■ **Text segment**:
+ + + + +
Formulate LCP problem
 H = randn(5); M = sqrt(2)*H'*H; q = randn(5,1); 
 Construct the object 
 problem = Opt('M',M,'q',q); 
 Solve the problem 
 problem.solve 
ans = 

        xopt: [5x1 double]
      lambda: [5x1 double]
         obj: []
         how: 'ok'
    exitflag: 1

Example 4

Formulate MPC parametric problem using YALMIP Define the model ../../../../../fig/mpt/modules/solvers/@Opt/opt28.png.
 A = 0.7*randn(2); B = randn(2,1); 
 Define the optimization variables 
 u = sdpvar(repmat(1,1,5),repmat(1,1,5)); 

 x = sdpvar(repmat(2,1,6),repmat(1,1,6)); 
 Define the constraints and the cost function.
+ + + + +
■ **Data provided**:
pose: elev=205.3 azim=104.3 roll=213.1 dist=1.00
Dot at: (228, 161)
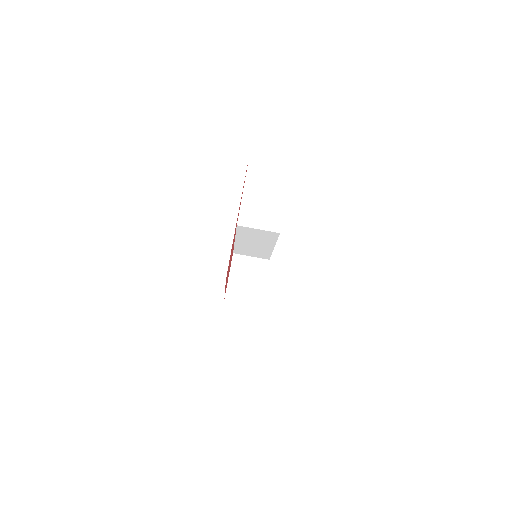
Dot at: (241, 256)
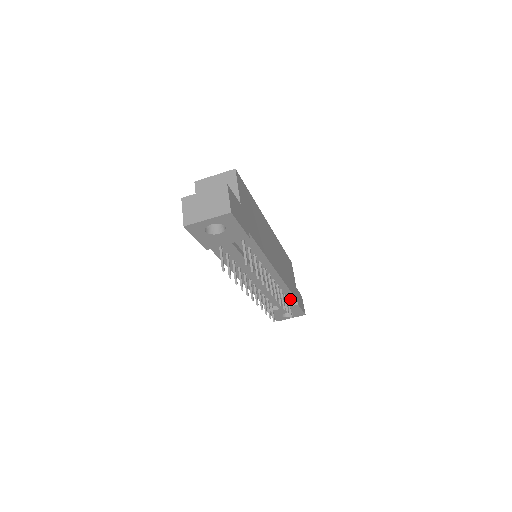
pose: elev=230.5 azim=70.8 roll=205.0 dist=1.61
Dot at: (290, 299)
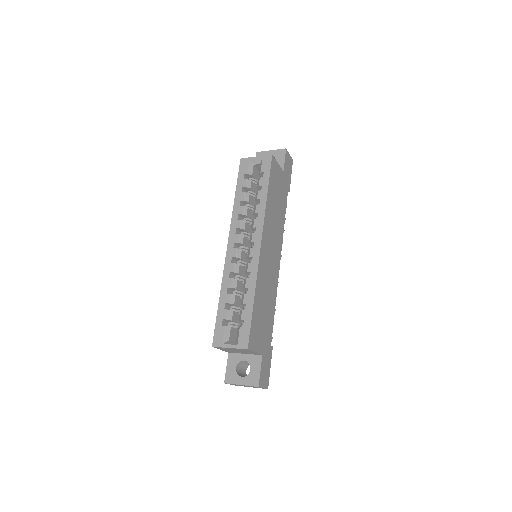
+ + + + +
■ **Requests**:
a – Return everything from "A = 0.7*randn(2);" down to "the cost function." in the solver example text, with no changes.
b – Add 122 to every coordinate in the answers and write out all the rows of paired views again, requests included. Please leave the pictures out.

■ **Task-by-task outputs**:
a –
A = 0.7*randn(2); B = randn(2,1); 
 Define the optimization variables 
 u = sdpvar(repmat(1,1,5),repmat(1,1,5)); 

 x = sdpvar(repmat(2,1,6),repmat(1,1,6)); 
 Define the constraints and the cost function.

b –
pose: elev=205.3 azim=104.3 roll=213.1 dist=1.00
Dot at: (228, 161)
Dot at: (363, 378)
pose: elev=230.5 azim=70.8 roll=205.0 dist=1.61
Dot at: (290, 299)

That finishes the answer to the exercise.